Karl Marx menambahkan keyakinan bahwa mukjizat adalah keinginan supernaturalistik dan tidak lebih.
Anda mungkin terkejut menemukan bahwa beberapa orang Kristen sama-sama skeptis terhadap mukjizat, meskipun untuk alasan yang berbeda. Beberapa percaya mukjizat berakhir dengan gereja mula-mula. Yang lain berpendapat bahwa mukjizat tidak lagi terjadi, karena kebutuhan mereka untuk menegakkan wahyu telah berlalu.
Logika Keajaiban
Apakah ada jawaban untuk skeptis di atas? Tentu saja
Kebanyakan kritikus memutuskan bahwa mukjizat secara definisi mustahil, walaupun mereka tidak memiliki alasan empiris atau rasional untuk melakukannya. Banyak yang menunjuk pada kurangnya pengalaman mereka sendiri dengan mukjizat sebagai alasan untuk membuka kedok kategori mereka.
Tapi bisakah seorang pria yang hidup di iklim panas percaya pada es? Haruskah kita mengandalkan pengalaman seseorang yang menyangkal bahwa pengalaman seperti itu mungkin terjadi?
Sains bekerja dengan probabilitas, bukan bukti logis absolut. Mereka yang mencari bukti mukjizat yang tak terbantahkan menuntut standar yang tidak bisa dipenuhi dengan kebenaran mereka sendiri.
Misalnya, ketika eksperimen mengukur cahaya dengan cara, mereka menentukan bahwa ia bergerak seperti gelombang. Diukur dengan cara lain, tampaknya bergerak sebagai partikel. Keduanya tidak mungkin benar, tetapi keduanya tidak dapat disangkal atau dibuktikan. Niels Bohr menyebut fenomena ini sebagai "prinsip saling melengkapi." Aristoteles akan menyebutnya sebagai kontradiksi.
Newton melihat alam semesta sebagai mesin yang tidak mampu berperilaku di luar parameter hukum alam. Setelah Einstein, zaman analitis sains ini berakhir. Kita sekarang tahu bahwa mengamati atau mengukur sesuatu berarti mengubahnya.
Prediktabilitas kurang mungkin, dan asumsi antisupernatural kurang dapat dipertahankan.

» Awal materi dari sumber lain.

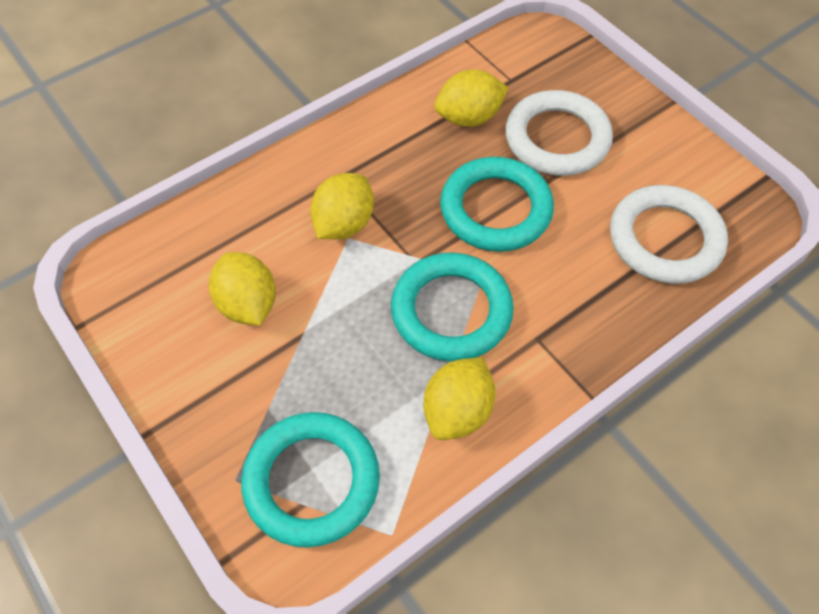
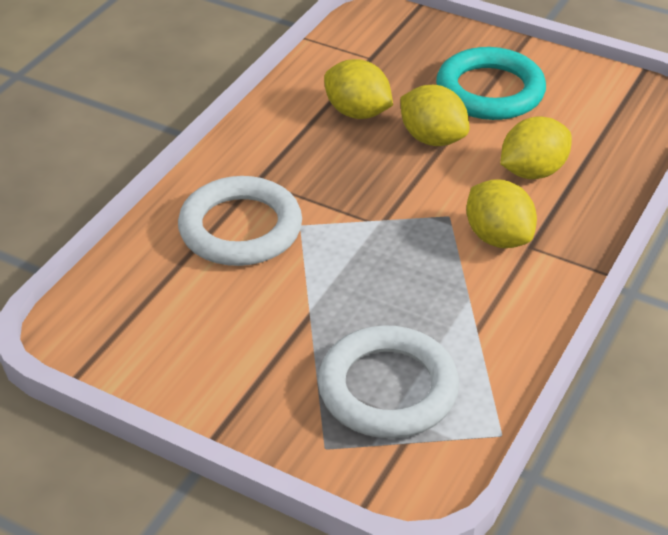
turquoise ring: 3 -> 1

Bahkan Einstein berkata, " Saya menganggap kelengkapan dunia sebagai keajaiban ."
Jika Tuhan menciptakan dan merancang alam semesta, Dia memiliki kebebasan untuk mengubahnya sesuai kehendaknya. Dia dapat bertindak sesuai dengan "hukum" yang kita lihat dalam operasinya, atau dia tidak bisa. Apa yang merupakan mukjizat bagi kita bukan untuk Tuhan.
Laptop tempat saya menulis kata-kata ini tidak mematuhi hukum apa pun di mana mesin tik manual ayah saya beroperasi. Tetapi keterampilan "ajaib" nya jelas.
Kesimpulan
Bagaimana seharusnya kita menilai klaim atas mukjizat belakangan ini?

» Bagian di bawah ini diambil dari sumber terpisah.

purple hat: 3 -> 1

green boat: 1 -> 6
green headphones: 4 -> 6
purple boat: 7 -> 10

Pertama, kita menerima pandangan dunia alkitabiah dengan desakannya bahwa Allah menciptakan segala sesuatu yang ada dan bebas untuk bertindak dalam ciptaan-Nya sesuka hati.
Kedua, kami memutuskan bahwa peristiwa tersebut tidak dapat dijelaskan semata-mata berdasarkan penyebab alami.
Ketiga, kami menguji keandalan sumber dengan mengklaim bahwa keajaiban terjadi.
Keempat, kita menggunakan teori probabilitas: Mengingat bukti yang tersedia, apakah lebih mungkin, atas dasar obyektif, bahwa keajaiban terjadi atau tidak terjadi?
Dekati iman sebagai hubungan pribadi. Semua hubungan harus dialami untuk "terbukti" dan membuktikan diri.
Anda tidak dapat menjelaskan matahari terbenam kepada orang buta. Atau keselamatan Anda bagi seseorang yang menolak iman. Bagi siapa pun, ini adalah mukjizat, katanya.